Annual percentage rate
this term describes the yield-to-maturity of the loan. It is computed using the most frequent time between payments as the compounding interval.

Anomaly
is named an empirical anomaly which is not predicted from any known asset pricing model.

Appreciation (i.e. in exchange rate)
describes the situation where the value of a currency increases.

Approved list
is named an approved list of securities that an investment organization considers worthy of accumulation in a portfolio. Since, this list exists in an investment organization, portfolio managers does not need additional authorization to buy and place them in their portfolios.

Arbitrage
is named the procedure where a trader can earn a profit without risk-taking when he simultaneously executes a purchase and sale trades in assets of similar characteristics.
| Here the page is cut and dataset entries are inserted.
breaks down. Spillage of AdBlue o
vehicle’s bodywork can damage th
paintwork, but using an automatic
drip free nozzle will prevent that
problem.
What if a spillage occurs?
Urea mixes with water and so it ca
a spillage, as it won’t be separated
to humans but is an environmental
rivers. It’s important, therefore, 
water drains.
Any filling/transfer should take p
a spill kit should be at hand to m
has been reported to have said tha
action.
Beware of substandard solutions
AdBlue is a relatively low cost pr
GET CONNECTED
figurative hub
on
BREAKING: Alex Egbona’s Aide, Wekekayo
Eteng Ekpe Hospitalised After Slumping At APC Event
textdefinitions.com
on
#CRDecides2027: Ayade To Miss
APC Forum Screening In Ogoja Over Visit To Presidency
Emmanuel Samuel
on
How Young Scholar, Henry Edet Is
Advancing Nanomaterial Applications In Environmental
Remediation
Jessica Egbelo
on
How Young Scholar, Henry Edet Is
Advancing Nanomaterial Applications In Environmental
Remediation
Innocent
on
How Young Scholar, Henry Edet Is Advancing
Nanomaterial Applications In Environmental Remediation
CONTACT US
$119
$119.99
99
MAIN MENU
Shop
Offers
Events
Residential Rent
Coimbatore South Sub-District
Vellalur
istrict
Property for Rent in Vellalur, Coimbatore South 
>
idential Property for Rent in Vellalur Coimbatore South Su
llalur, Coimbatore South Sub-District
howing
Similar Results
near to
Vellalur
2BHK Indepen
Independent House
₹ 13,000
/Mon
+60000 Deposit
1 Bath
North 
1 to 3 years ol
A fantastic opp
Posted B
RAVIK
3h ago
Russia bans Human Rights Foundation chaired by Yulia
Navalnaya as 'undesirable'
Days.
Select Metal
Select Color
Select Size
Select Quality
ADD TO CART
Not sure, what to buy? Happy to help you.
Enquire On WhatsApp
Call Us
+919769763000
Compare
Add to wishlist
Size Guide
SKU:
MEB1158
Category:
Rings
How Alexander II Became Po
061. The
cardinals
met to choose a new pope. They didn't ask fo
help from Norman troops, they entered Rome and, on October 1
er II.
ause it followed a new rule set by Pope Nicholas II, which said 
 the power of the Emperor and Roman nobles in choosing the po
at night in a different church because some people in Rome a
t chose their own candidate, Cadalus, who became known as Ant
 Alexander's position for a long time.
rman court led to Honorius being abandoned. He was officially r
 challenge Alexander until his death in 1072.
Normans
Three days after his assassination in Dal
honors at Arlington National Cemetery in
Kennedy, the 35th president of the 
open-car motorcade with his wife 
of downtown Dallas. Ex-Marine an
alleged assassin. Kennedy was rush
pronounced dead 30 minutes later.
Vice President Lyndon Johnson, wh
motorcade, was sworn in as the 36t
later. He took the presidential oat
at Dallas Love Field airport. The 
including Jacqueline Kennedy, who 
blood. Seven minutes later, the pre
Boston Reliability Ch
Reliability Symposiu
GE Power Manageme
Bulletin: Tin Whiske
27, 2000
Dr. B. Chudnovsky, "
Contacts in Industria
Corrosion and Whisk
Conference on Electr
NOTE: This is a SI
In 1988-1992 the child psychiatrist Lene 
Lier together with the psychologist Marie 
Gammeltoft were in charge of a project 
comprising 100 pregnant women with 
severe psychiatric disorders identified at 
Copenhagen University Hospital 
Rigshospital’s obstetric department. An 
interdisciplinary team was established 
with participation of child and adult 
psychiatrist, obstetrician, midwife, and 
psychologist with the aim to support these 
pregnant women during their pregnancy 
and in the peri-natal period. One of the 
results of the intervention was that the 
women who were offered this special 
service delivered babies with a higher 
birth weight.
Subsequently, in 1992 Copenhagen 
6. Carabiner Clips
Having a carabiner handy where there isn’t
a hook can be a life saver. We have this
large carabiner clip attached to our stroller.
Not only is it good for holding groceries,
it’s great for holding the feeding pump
We have three categories of arbitrage: yield arbitrage: is characterized the situation when are arises different asset returns. spatial arbitrage: the situation when are presented deviating asset prices across different market locations. triangular arbitrage: the situation when three asset prices are not mutually consistent.

Arbitrage Pricing Theory (APT)
is an equilibrium model of asset pricing which mention that the expected return on an asset is a linear function of the asset's sensitivity to several common factors.

Arbitrageur
is named the trader who takes part in an arbitrage procedure.

Ask price
is called the price at which a market-maker is preparing to sell a specified quantity of a specified asset.

Asset
is named a piece of property which has a marketable value.

Asset allocation
is called that process in which it takes place the determination of the optimal division of the investor's portfolio into the various available asset classes.

Asset class
is a broadly defined and generally accepted group of financial assets i.e. stocks or bonds.

Asymmetric information
is called the asymmetric information that each party knows in a transaction.

At the money option
is an option whose exercise price is closely equal to the market price of its underlying asset.

Automated bond system
is named a computerized system introduced by the New York Stock Exchange to facilitate the marketing of inactive bonds.

Automatic stabilizer
is called that economic mechanism which automatically complements the impacts of exogenous changes in aggregate demand through the impact of income on saving decisions.

Autonomous consumer expenditure
is named the amount of consumer spending that is independent of disposable income.

Average cost method
is the method which is used to value inventories which assumes that equal numbers of old and new goods are sold.

Average return on investment
is named the total income which is won from an investment in an asset and expressed as a percentage of the total investment in the asset.

Average tax return
is named the amount of taxes that paid and expressed as a percentage of the total income taxed.

Average/unit costs
are the production costs per unit of output.